JD Vance Reminds America to Turn on Disappearing Messages

Tip: if you’re going to carry on a texting relationship with a notorious troll, you should go ahead and set your messages to disappear.

Junior Senator and Vice Presidential hopeful JD Vance learned that lesson the hard way, by having the Washington Post publish news of his texts with notorious far-right attention-seeking nerd, Charles C. Johnson.

In general, the quoted messages don’t tell us a lot. According to the Post, Johnson first pinged Vance the day after Vance won his Senate election in 2022. The two texted over the next 20 months about things like Ukraine, UFOs, and Israel. Signal is an end-to-end encrypted platform so how, exactly, did journalists get ahold of these messages?

Johnson showed them. “The texts, sent over the encrypted messaging app Signal and provided by Johnson to The Washington Post, show the 40-year-old senator engaged in the kind of freewheeling communication ordinarily tightly controlled by congressional staff,” the story said.

It doesn’t matter how secure the platform you’re using if the person you’re texting is a messy bitch who loves drama.
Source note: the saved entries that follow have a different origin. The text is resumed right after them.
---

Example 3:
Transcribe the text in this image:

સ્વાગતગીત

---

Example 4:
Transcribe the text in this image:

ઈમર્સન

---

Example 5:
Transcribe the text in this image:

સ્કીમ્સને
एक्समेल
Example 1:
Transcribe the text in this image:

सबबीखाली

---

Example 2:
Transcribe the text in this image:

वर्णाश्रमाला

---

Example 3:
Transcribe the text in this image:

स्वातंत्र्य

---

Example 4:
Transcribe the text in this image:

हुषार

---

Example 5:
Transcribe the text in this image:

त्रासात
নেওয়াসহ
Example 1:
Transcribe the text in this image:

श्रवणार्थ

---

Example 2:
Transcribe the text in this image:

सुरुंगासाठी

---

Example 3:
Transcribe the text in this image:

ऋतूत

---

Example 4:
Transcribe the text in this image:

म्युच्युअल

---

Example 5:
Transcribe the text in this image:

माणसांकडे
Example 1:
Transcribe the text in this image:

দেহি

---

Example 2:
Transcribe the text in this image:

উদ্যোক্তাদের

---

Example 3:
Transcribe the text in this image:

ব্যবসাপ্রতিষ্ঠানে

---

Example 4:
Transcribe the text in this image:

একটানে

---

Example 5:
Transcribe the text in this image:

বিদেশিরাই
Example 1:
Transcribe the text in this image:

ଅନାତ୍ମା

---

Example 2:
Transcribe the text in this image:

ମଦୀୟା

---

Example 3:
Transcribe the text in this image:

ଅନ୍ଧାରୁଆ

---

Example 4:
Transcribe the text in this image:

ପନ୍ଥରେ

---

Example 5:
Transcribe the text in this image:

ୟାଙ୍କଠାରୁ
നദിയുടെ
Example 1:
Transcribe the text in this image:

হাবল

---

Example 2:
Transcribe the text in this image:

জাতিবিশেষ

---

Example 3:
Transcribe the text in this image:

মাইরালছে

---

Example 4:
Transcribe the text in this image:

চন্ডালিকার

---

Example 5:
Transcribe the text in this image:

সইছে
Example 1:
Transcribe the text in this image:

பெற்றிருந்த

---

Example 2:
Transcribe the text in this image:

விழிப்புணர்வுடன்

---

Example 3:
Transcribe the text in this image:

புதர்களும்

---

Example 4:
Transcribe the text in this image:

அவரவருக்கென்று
And Johnson loves drama. The red-headed blogging weirdo has been a fixture of extremely online circles for years now. A former Daily Caller contributor who once called himself an investigative journalist, Johnson is best known for making headlines for bizarre trolls, white nationalist ties, and unhinged behavior.
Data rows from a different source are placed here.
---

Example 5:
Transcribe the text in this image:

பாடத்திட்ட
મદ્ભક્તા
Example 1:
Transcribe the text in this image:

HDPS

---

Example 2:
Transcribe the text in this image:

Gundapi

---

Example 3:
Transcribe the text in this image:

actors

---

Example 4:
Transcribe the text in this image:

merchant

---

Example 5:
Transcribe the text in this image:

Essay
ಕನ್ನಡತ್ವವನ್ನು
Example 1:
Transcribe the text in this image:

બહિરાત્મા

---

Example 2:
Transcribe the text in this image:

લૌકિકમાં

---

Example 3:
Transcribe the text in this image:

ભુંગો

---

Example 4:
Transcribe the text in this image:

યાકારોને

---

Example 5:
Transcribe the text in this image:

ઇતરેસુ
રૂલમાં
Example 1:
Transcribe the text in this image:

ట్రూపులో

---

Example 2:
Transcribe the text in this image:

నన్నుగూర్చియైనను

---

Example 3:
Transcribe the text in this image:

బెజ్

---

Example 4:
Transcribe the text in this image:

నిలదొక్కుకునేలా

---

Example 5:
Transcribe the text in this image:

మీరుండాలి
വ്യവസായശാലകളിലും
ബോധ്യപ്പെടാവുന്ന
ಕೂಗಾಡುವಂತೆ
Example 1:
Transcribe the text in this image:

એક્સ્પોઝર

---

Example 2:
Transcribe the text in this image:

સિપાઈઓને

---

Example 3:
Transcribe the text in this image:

Twitter banned him for life in 2015 for soliciting funds to “take out” a civil rights activist. He once claimed to be the co-founder of facial recognition giant Clearview AI. He met with Palmer Luckey and Trump to talk about the border wall in 2017. And started a crowdfunding website famous for raising cash to defend an avowed Neo-Nazi.

He’s not the kind of guy you want a record of talking to.

That’s why Vance should have used one of Signal’s best features: disappearing messages. Anyone using Signal can set up their messages to vanish after a certain amount of time has elapsed. With Signal, they can do it at the account level or per group chat. Critically, the messages will be deleted from both sides of the conversation. This should, hypothetically, stop someone you’re talking to from sharing the texts with anyone. Other apps have disappearing messages but are typically not as robust or customizable as Signal’s feature.

Disappearing messages are key if your group chat is spicy and you don’t want anyone to ever see it. It’s not perfect though. It won’t stop a malicious contact from screenshotting the messages before they vanish. But if you’re worried about that kind of behavior, you probably shouldn’t be talking to that person at all.